The judgement of the High Court in the recent case concerning term-time holidays is now available for all to read at http://www.bailii.org/ew/cases/EWHC/Admin/2016/1283.html The issue itself is on the way to the Supreme Court, where it seems likely that they DfE may be joined as an ‘interested party’ to the case. That makes the remarks by the Minister of State, Mr Gibb, quoted by the Guardian on the 9th June that “schools should continue applying the current regulations that allow parents to be fined” all the more interesting.

The recent case turned on whether the pupil had ‘regular attendance’ as that is what primary legislation requires from parents that entrust their offspring to the state school system for their education. Parents, it must be noted, are not required to send children to school to be educated, but if they do so it must be ‘regularly’. There seems to be no similar legal penalty that appears to be enforced for those that decide to home school or educate their children in some other way than sending them to school and that issue may need to be looked at if the government loses in the Supreme Court and reconsiders the current legal position.

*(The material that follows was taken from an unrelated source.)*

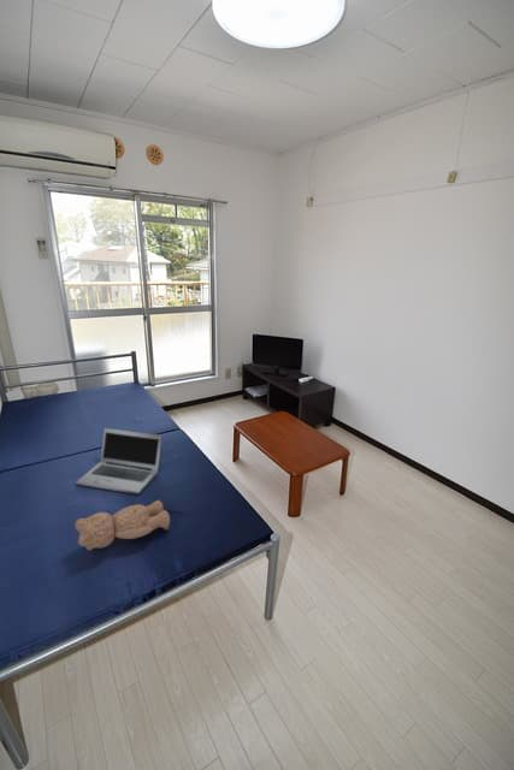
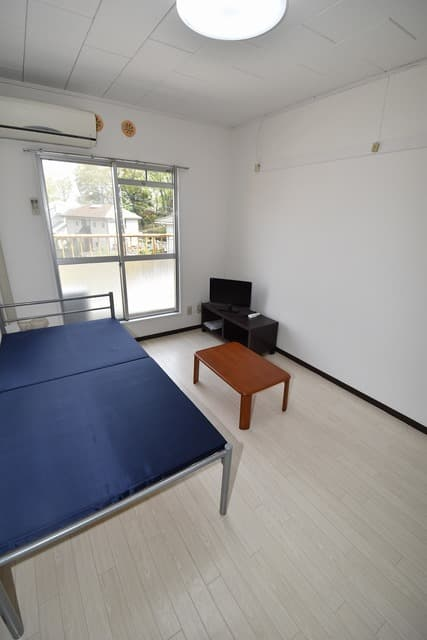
- laptop [75,427,163,496]
- teddy bear [75,499,171,552]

Under the ‘rule of law’ governments are bound by the actions of the courts. In England, our common law system is founded on the judgements of the courts, and especially the superior courts, and these decisions change legislation enacted by parliament, usually by clarifying them. This is often because the way parliament legislates can mean Acts of Parliament are badly drafted and not enough time is spent at the Committee Stage picking over the Bill during the discussions. Interestingly, the House of Lords generally does a much better job of scrutinising legislation that starts there than does the other chamber.

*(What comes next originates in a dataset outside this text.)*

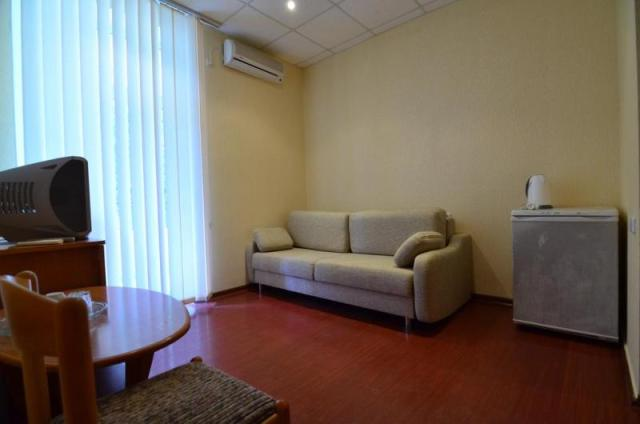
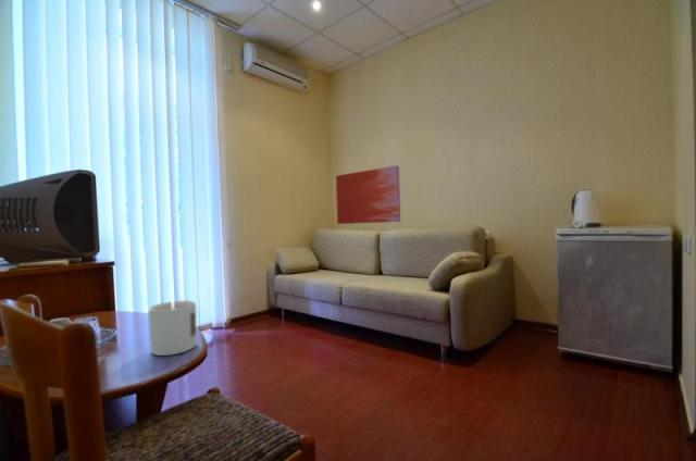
+ wall art [335,164,401,225]
+ candle [147,296,197,357]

So, should a Minister tell schools to ignore the decision of the High Court? He certainly won’t be able to tell them to ignore the judgement of the Supreme Court even if he doesn’t like it and even if he intends to try and change the law in a new Act of Parliament. I wonder if it was ill-judged on his part to so strongly support the government’s current position on term-time holidays, especially as it is only backed by secondary legislation, when LORD JUSTICE LLOYD JONES at the High Court had said in the judgement on the recent case at paragraph 19 that, “the regulation does not have the effect of amending the statute. In my view, the nature and scope of the offence created by section 444(1) remain unchanged. In particular I would reject the suggestion that Regulation 2 has the effect that any absence without statutory excuse necessarily constitutes an offence under section 444(1).”[of the relevant Education Act]. On that basis, perhaps most parents who have felt hard done by where a fine has been issued will now take their case to the Magistrates’ Court and plead ‘not guilty’, at least until the Supreme Court has ruled in the matter.

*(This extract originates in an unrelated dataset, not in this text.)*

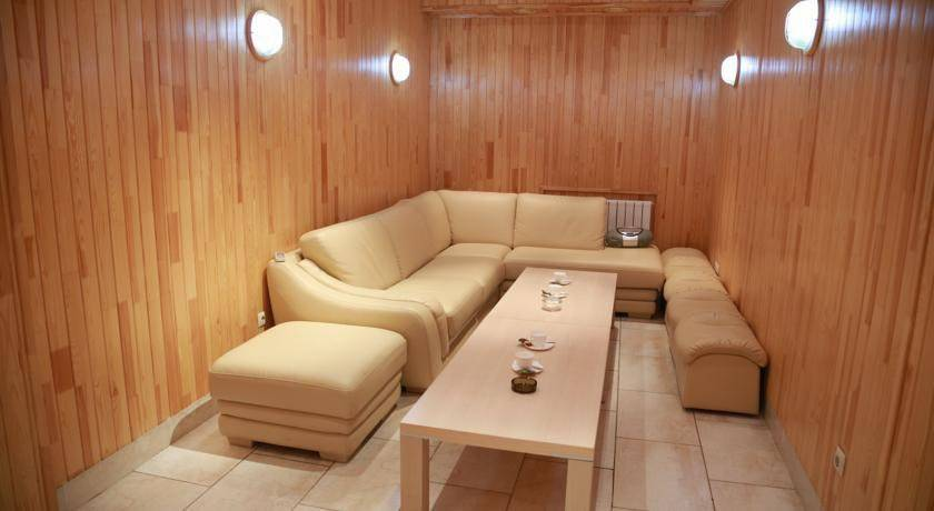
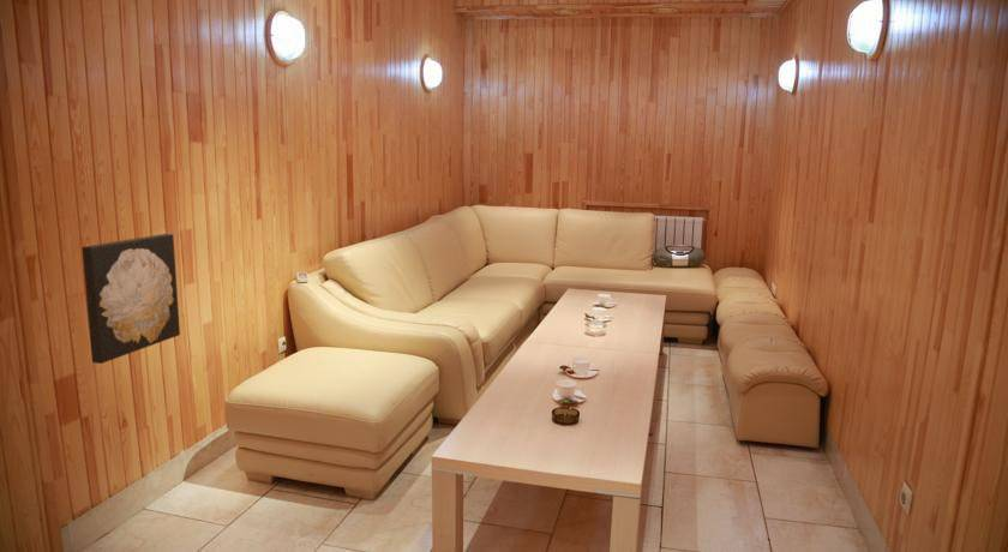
+ wall art [80,233,181,365]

Realistically, it seems to me that ‘regular attendance’ has to be looked at in the round. The common sense view would seem to be that where a pupil has a good attendance record and the time off for holidays doesn’t impinge on important learning activities it could be treated no differently to the similar outcome if a pupil suffered a common childhood illness or a severe bout of flu. Where a child has a poor attendance record, then the holiday might just tip the balance between regular attendance and a failure to maintain regular attendance. In this case because it seems from the judgement that the child’s parents were no longer together and the other parent had already taken the child out of school that year, one can understand why the Council acted as it did, even where the child had an otherwise apparently very good and regular attendance record.

It is important that any revision of the primary legislation must define what is meant by ‘regular’. That will be a challenge. However, with home to school transport there has been a clear distance definition for very many years, so, about attendance, it should be possible to say something like, unless the pupil is unwell or attending a medical or dental appointment the parent of a child where the parent has asked the State to educate the child will need to ensure the attendance at school of the child by the required time every day that the school is open for the provision of schooling.

Finally, I support the view that where an offence is one of strict liability, as attendance at school is deemed to be, then it needs to be clear exactly what is required; it isn’t at present. I also dislike fixed penalty notices as a punishment because they take no account of parental circumstances and bear down more heavily on those that are less well off.

Surely, the real solution is for parents to accept the need for pupils to attend all the time and for travel companies to seek out vacations that cost no more in school holidays than during term-time. But, that is easier said than done.